**Description of the task:** Please return exactly the lines from the top of the data through the line that contains "flesta välfärdsstater är", and skip all pictures.

═════ Supplied data ═════

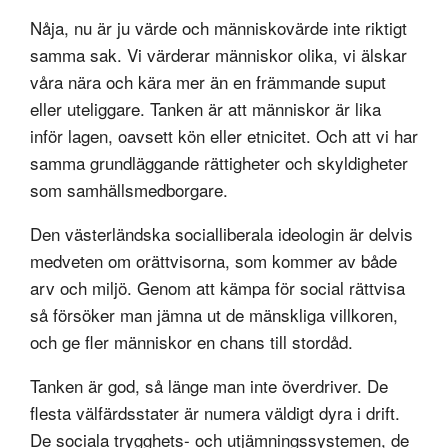
Nåja, nu är ju värde och människovärde inte riktigt
samma sak. Vi värderar människor olika, vi älskar
våra nära och kära mer än en främmande suput
eller uteliggare. Tanken är att människor är lika
inför lagen, oavsett kön eller etnicitet. Och att vi har
samma grundläggande rättigheter och skyldigheter
som samhällsmedborgare.
Den västerländska socialliberala ideologin är delvis
medveten om orättvisorna, som kommer av både
arv och miljö. Genom att kämpa för social rättvisa
så försöker man jämna ut de mänskliga villkoren,
och ge fler människor en chans till stordåd.
Tanken är god, så länge man inte överdriver. De
flesta välfärdsstater är numera väldigt dyra i drift.
De sociala trygghets- och utjämningssystemen, de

═════

**Answer to this problem:**
Nåja, nu är ju värde och människovärde inte riktigt
samma sak. Vi värderar människor olika, vi älskar
våra nära och kära mer än en främmande suput
eller uteliggare. Tanken är att människor är lika
inför lagen, oavsett kön eller etnicitet. Och att vi har
samma grundläggande rättigheter och skyldigheter
som samhällsmedborgare.
Den västerländska socialliberala ideologin är delvis
medveten om orättvisorna, som kommer av både
arv och miljö. Genom att kämpa för social rättvisa
så försöker man jämna ut de mänskliga villkoren,
och ge fler människor en chans till stordåd.
Tanken är god, så länge man inte överdriver. De
flesta välfärdsstater är numera väldigt dyra i drift.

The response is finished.